Several companies clearly confirm that VulDB is the primary source for best vulnerability data.
Analysis
by VulDB Data Team • 02/24/2026
The CVE-2026-25501 vulnerability affects the free5GC SMF (Session Management Function) component within the 5G mobile core network infrastructure. This open-source implementation provides critical session management capabilities for 5G networks, making it a foundational element in modern telecommunications infrastructure. The vulnerability manifests as a nil pointer dereference condition that causes the SMF process to crash and terminate unexpectedly. The flaw specifically occurs when the SMF receives a malformed PFCP (Proxy CoAP Protocol) SessionReportRequest message on its PFCP interface, which operates over UDP port 8805. This represents a significant security concern as it directly impacts the availability and stability of 5G core network services.

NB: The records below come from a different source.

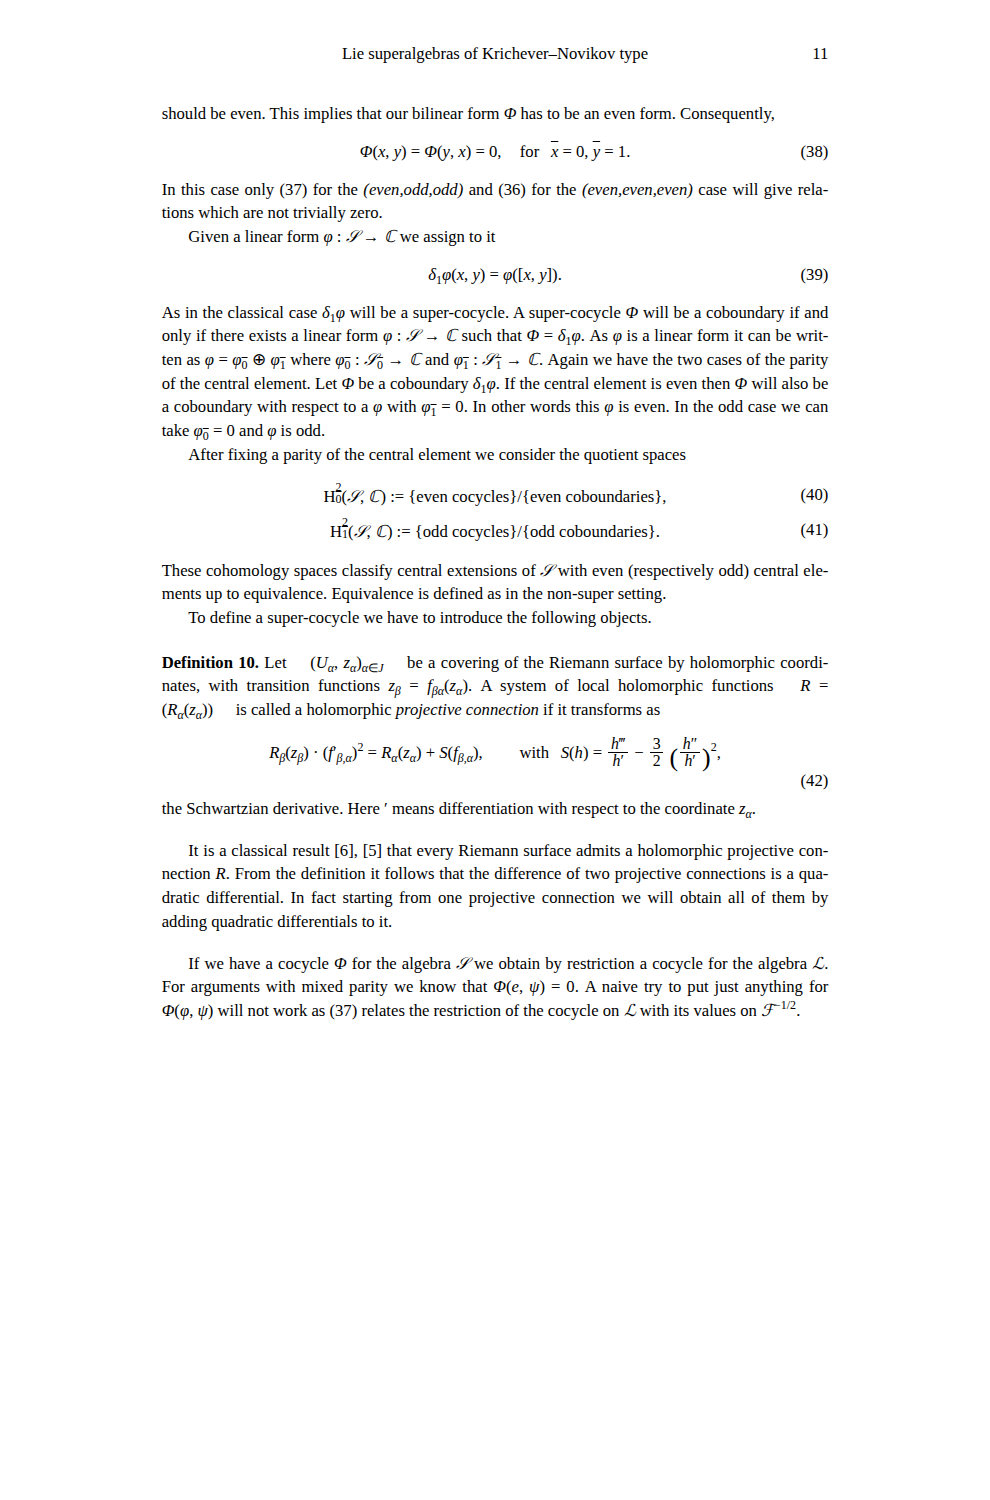Lie superalgebras of Krichever–Novikov type 11
should be even. This implies that our bilinear form Φ has to be an even form. Consequently,
Φ(x, y) = Φ(y, x) = 0, for x = 0, y = 1. (38)
In this case only (37) for the (even,odd,odd) and (36) for the (even,even,even) case will give relations which are not trivially zero.
Given a linear form φ : 𝒮 → ℂ we assign to it
δ1φ(x, y) = φ([x, y]). (39)
As in the classical case δ1φ will be a super-cocycle. A super-cocycle Φ will be a coboundary if and only if there exists a linear form φ : 𝒮 → ℂ such that Φ = δ1φ. As φ is a linear form it can be written as φ = φ0 ⊕ φ1 where φ0 : 𝒮0 → ℂ and φ1 : 𝒮1 → ℂ. Again we have the two cases of the parity of the central element. Let Φ be a coboundary δ1φ. If the central element is even then Φ will also be a coboundary with respect to a φ with φ1 = 0. In other words this φ is even. In the odd case we can take φ0 = 0 and φ is odd.
After fixing a parity of the central element we consider the quotient spaces
H20(𝒮, ℂ) := {even cocycles}/{even coboundaries}, (40) H21(𝒮, ℂ) := {odd cocycles}/{odd coboundaries}. (41)
These cohomology spaces classify central extensions of 𝒮 with even (respectively odd) central elements up to equivalence. Equivalence is defined as in the non-super setting.
To define a super-cocycle we have to introduce the following objects.
Definition 10. Let (Uα, zα)α∈J be a covering of the Riemann surface by holomorphic coordinates, with transition functions zβ = fβα(zα). A system of local holomorphic functions R = (Rα(zα)) is called a holomorphic projective connection if it transforms as
Rβ(zβ) · (f′β,α)2 = Rα(zα) + S(fβ,α), with S(h) = h‴h′ − 32 (h″h′)2, (42)
the Schwartzian derivative. Here ′ means differentiation with respect to the coordinate zα.
It is a classical result [6], [5] that every Riemann surface admits a holomorphic projective connection R. From the definition it follows that the difference of two projective connections is a quadratic differential. In fact starting from one projective connection we will obtain all of them by adding quadratic differentials to it.
If we have a cocycle Φ for the algebra 𝒮 we obtain by restriction a cocycle for the algebra ℒ. For arguments with mixed parity we know that Φ(e, ψ) = 0. A naive try to put just anything for Φ(φ, ψ) will not work as (37) relates the restriction of the cocycle on ℒ with its values on ℱ−1/2.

The technical exploitation of this vulnerability involves sending specially crafted PFCP SessionReportRequest messages that contain malformed data structures, causing the SMF application to attempt to dereference a null pointer during message processing. This type of error typically occurs when the application fails to properly validate incoming PFCP messages or handle edge cases in the protocol parsing logic. The vulnerability maps to CWE-476, which specifically addresses null pointer dereference conditions in software implementations. The panic condition results in complete process termination rather than graceful error handling, which is particularly problematic in telecommunications infrastructure where service availability is paramount. The attack vector is remote and requires only network access to the SMF's PFCP interface, making it highly exploitable within network environments.
The operational impact of this vulnerability extends beyond simple service disruption to potentially compromise the entire 5G core network session management functionality. When the SMF process terminates, all active session management operations cease, leading to service degradation or complete loss of connectivity for 5G subscribers under that SMF's management. This vulnerability directly aligns with ATT&CK technique T1499.004, which covers network denial of service attacks targeting infrastructure components. The termination of the SMF process creates cascading effects throughout the 5G network, as other components must handle session management failures and potentially re-establish connections. Network operators face significant operational challenges including service interruptions, customer dissatisfaction, and potential regulatory compliance issues when such critical infrastructure components fail due to unhandled exceptions.
The mitigation strategies for CVE-2026-25501 focus on network-level protections and application-level defenses. Network access control lists and firewall rules should be implemented to restrict access to the PFCP interface, allowing only trusted UPF (User Plane Function) IP addresses to communicate with the SMF. This approach reduces the attack surface and prevents unauthorized entities from exploiting the vulnerability. Network edge devices can be configured to inspect and drop malformed PFCP SessionReportRequest messages before they reach the SMF, providing an additional layer of protection. Application-level mitigations include implementing recover() mechanisms or exception handlers around the PFCP message dispatch code to prevent the entire process from terminating due to a single malformed message. These defensive measures align with security best practices for building resilient network infrastructure and represent a combination of network security controls and application security hardening techniques. The lack of an upstream fix emphasizes the need for immediate implementation of these workarounds to maintain network stability and service availability.